In 1917 he had a child, Adrienne Brown. The identity of Adrienne’s mother, and whether Brown was married to her, is not known. Also not known is what became of the little girl who sometimes went with him on movie sets in the 1920s.
In 1920 Brown codirected The Last of the Mohicans with his mentor, French-film director Maurice Tourneur. In 1925, while working for Universal, he directed The Eagle, starring Rudolph Valentino. In 1926 Brown signed with MGM Studios, through which he worked for the rest of his career. In 1926 he made Greta Garbo’s first starring film in America, Flesh and the Devil. He directed seven Garbo films, including Anna Christie (her first talking picture), Flesh and the Devil, and Anna Karenina. Among the 54 films he directed are National Velvet (Elizabeth Taylor’s first movie), Ah Wilderness (for which he used his 1905 senior class picture at Knoxville High School as guide for costumes of the period), Intruder in the Dust (which had a Memphis world premiere), The Yearling (in which he discovered Nashvillian Claude Jarman Jr.), Angels in the Outfield (a favorite of President Dwight D. Eisenhower), and The White Cliffs of Dover.

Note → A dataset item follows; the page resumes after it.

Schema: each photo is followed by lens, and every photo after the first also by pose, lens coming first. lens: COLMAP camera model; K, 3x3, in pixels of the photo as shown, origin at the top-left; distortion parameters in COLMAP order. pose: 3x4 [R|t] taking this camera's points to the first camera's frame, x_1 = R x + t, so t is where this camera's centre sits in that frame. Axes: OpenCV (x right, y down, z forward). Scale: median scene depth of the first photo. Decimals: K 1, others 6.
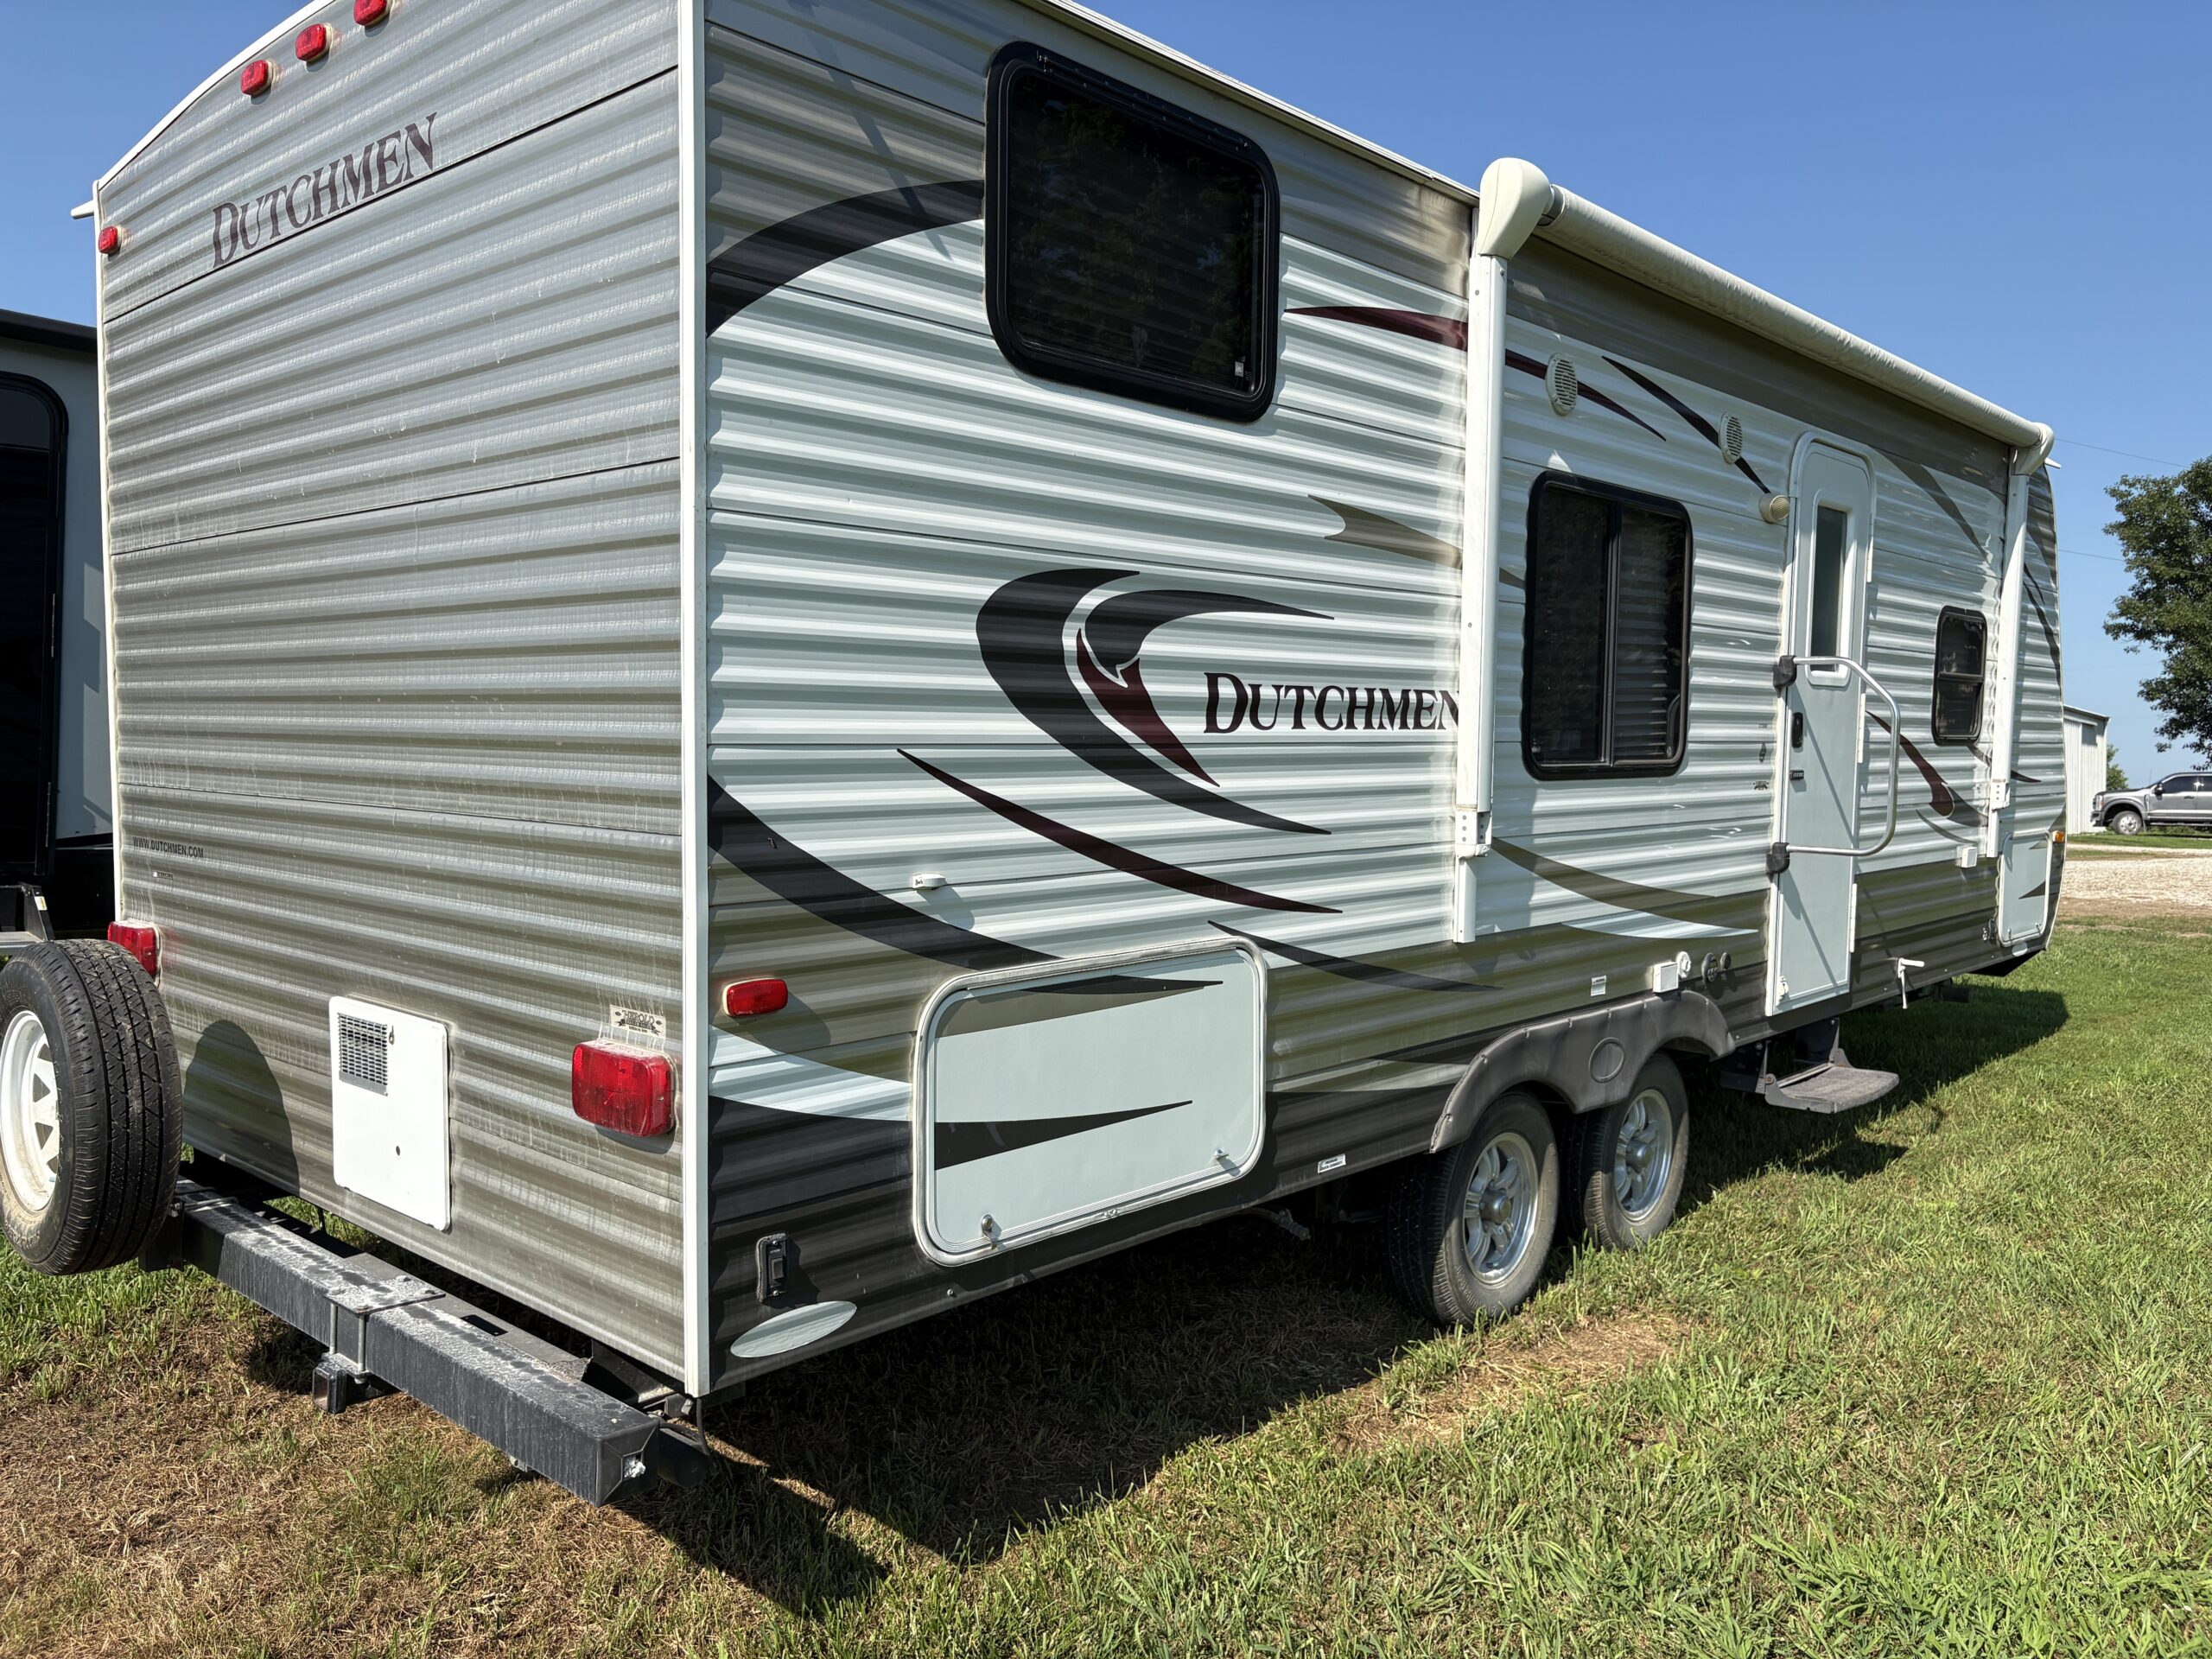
lens RADIAL K [[1700.5, 0, 1105.8], [0, 1700.5, 827.1], [0, 0, 1]] dist [0.004248, 0.001422]
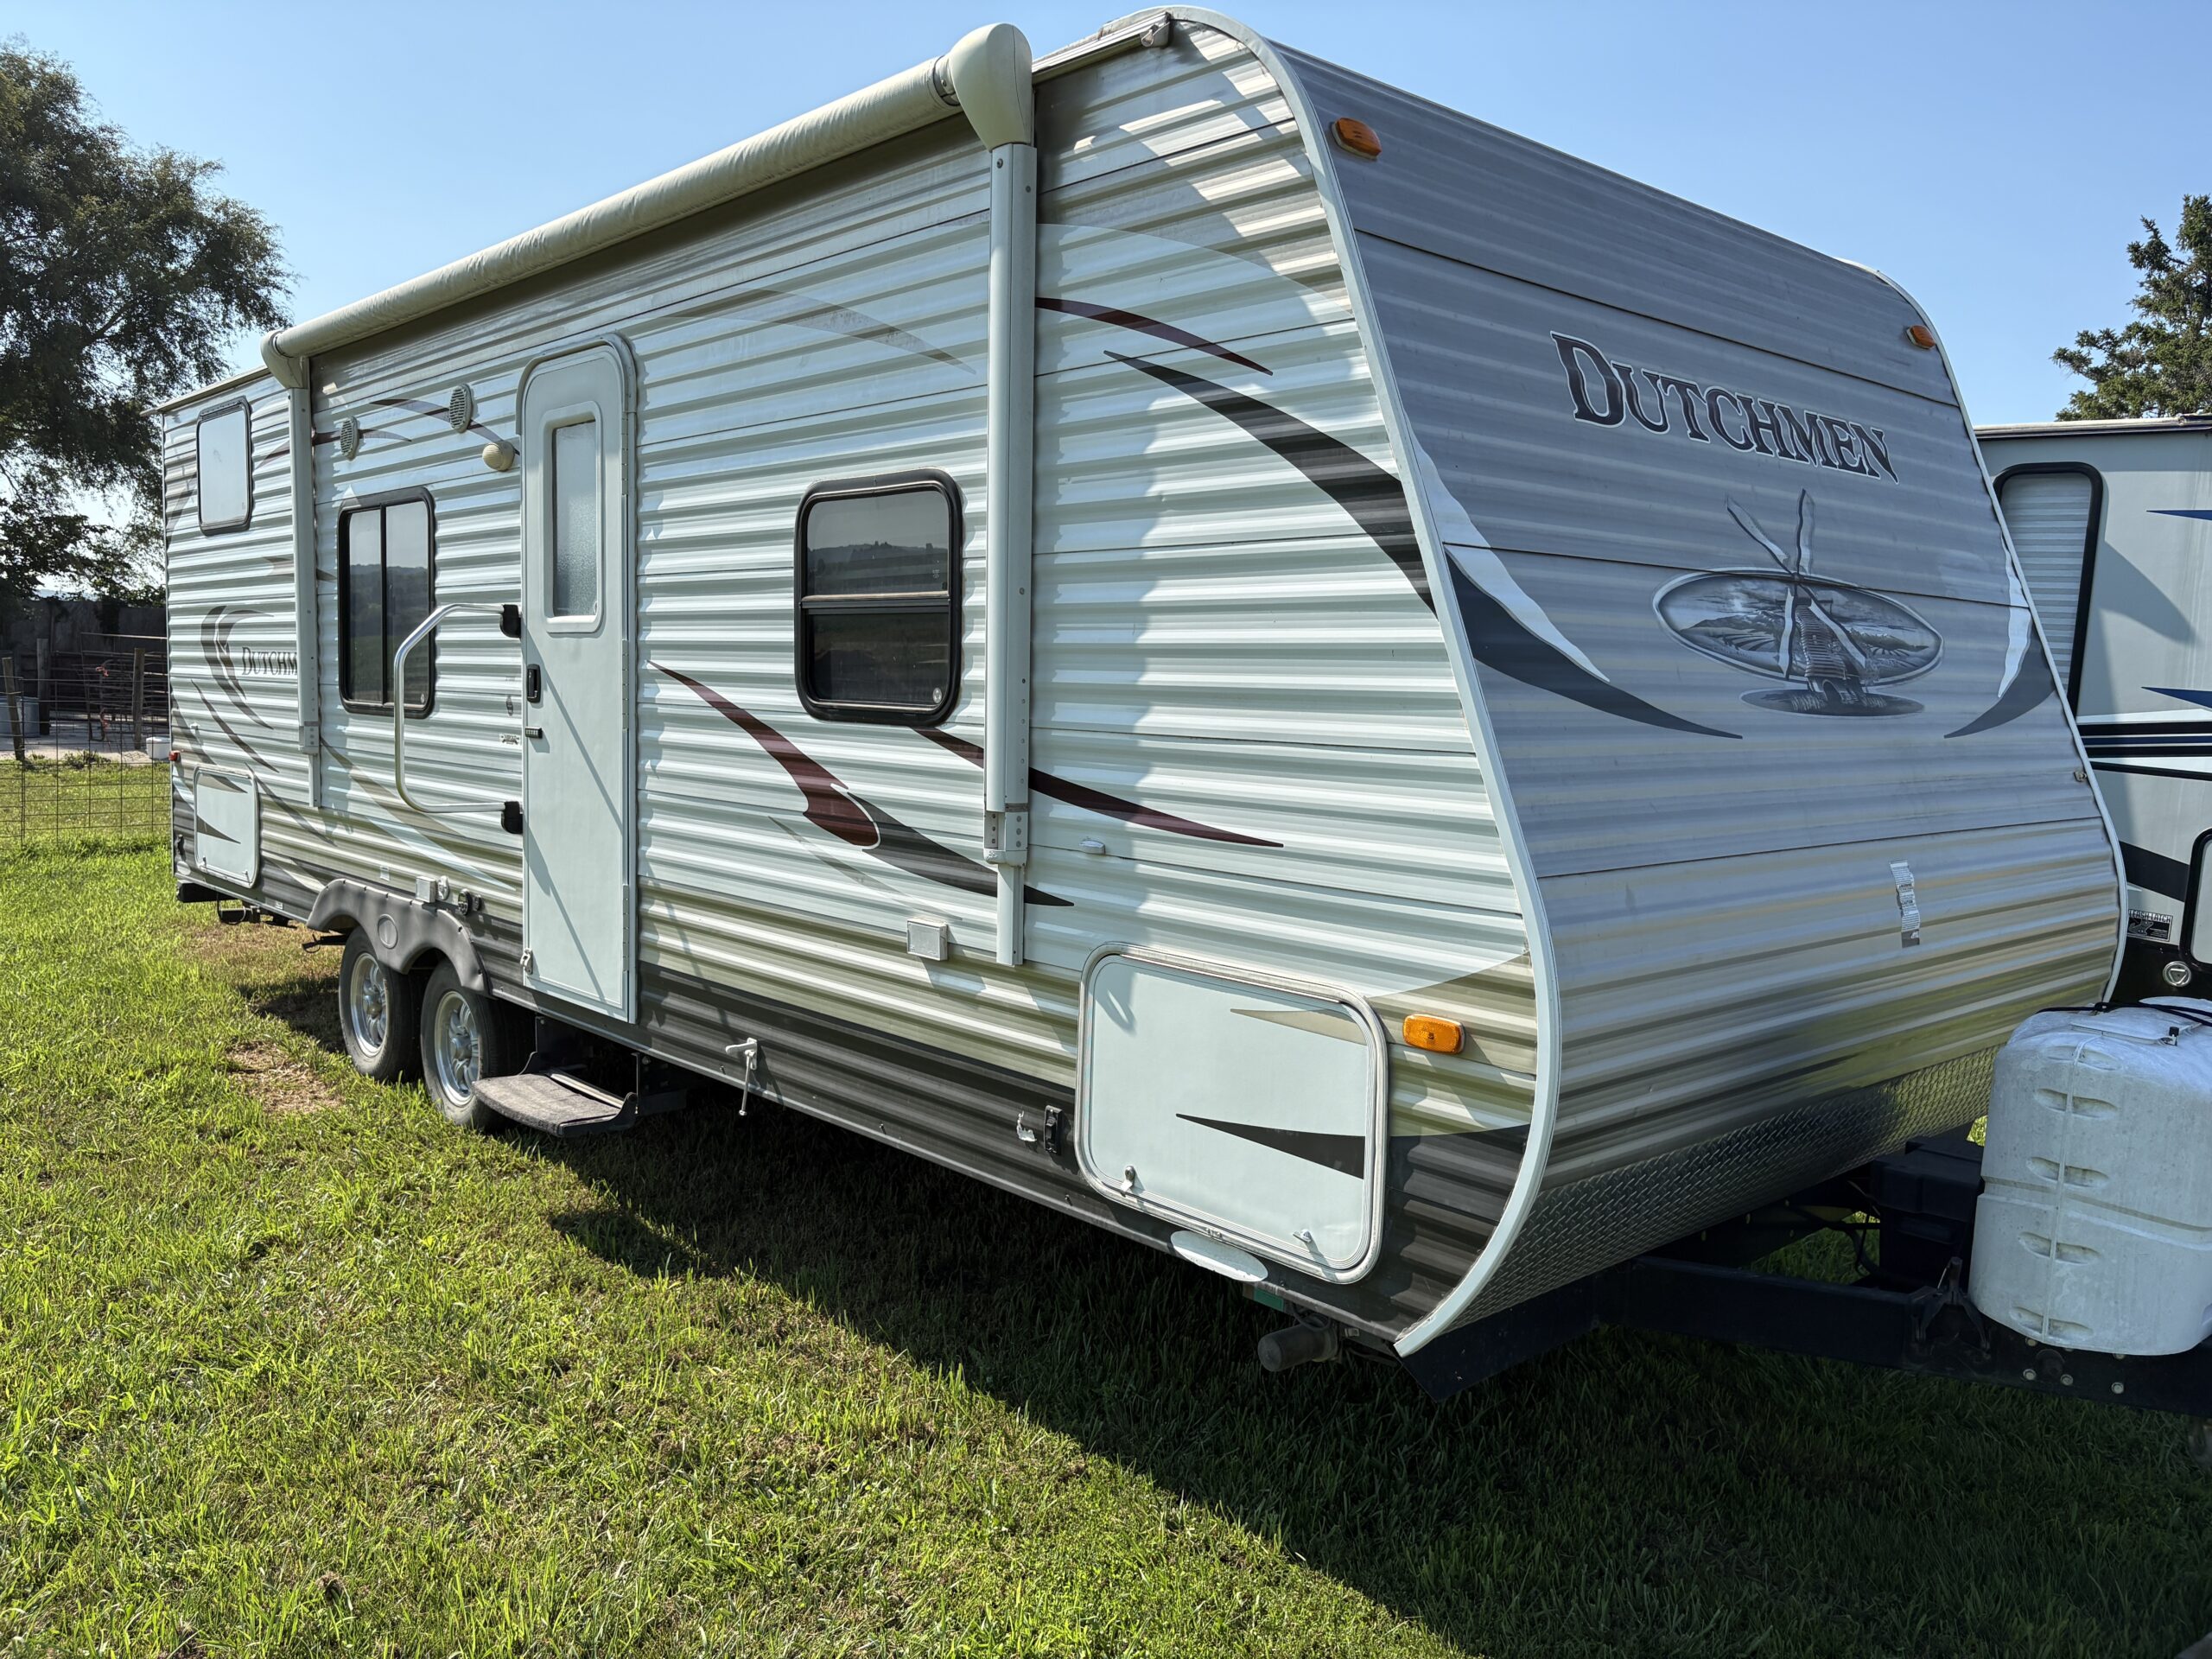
lens RADIAL K [[1700.5, 0, 1105.0], [0, 1700.5, 839.1], [0, 0, 1]] dist [0.004248, 0.001422]
pose [[-0.083350, 0.070165, -0.994047, 1.260306], [-0.097012, 0.992209, 0.078169, -0.073267], [0.991787, 0.102950, -0.075894, 1.343362]]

Brown retired in 1952. His last film was Never Let Me Go, starring Clark Gable.
He was nominated for an Oscar for best director six times, and his films won eight Oscars out of 38 total nominations. His 1949 film version of William Faulkner’s Intruder in the Dust won a British Academy’s award for best picture.
In 1932 Brown chose the Volunteer Beauties for the 1932 Volunteer. He attended homecoming in 1939 (and was the guest of Mr. and Mrs. E. J. McMillan.) During that trip, he divulged that until recently he had had a fine pack of foxhounds and was currently the owner of the dog star of the picture Voice of Bugle Ann.
In 1968 Brown made an initial contribution of $50,000 to UT for construction of a theatre that would permit students to perform in major dramatic productions. Later contributions from Brown totaling $500,000, and funds from other sources, resulted in building the theatre named by the trustees for Brown. In 1968 he was the grand marshal of the homecoming parade. He attended the 1973 Clarence Brown Film Festival.
At his death, he left the university a bequest (to be received following the death of his wife, Marion) that totaled more than $12 million. His papers and professional memorabilia are housed in Special Collections at the University Libraries. He was inducted into the Academic Hall of Fame in 1994.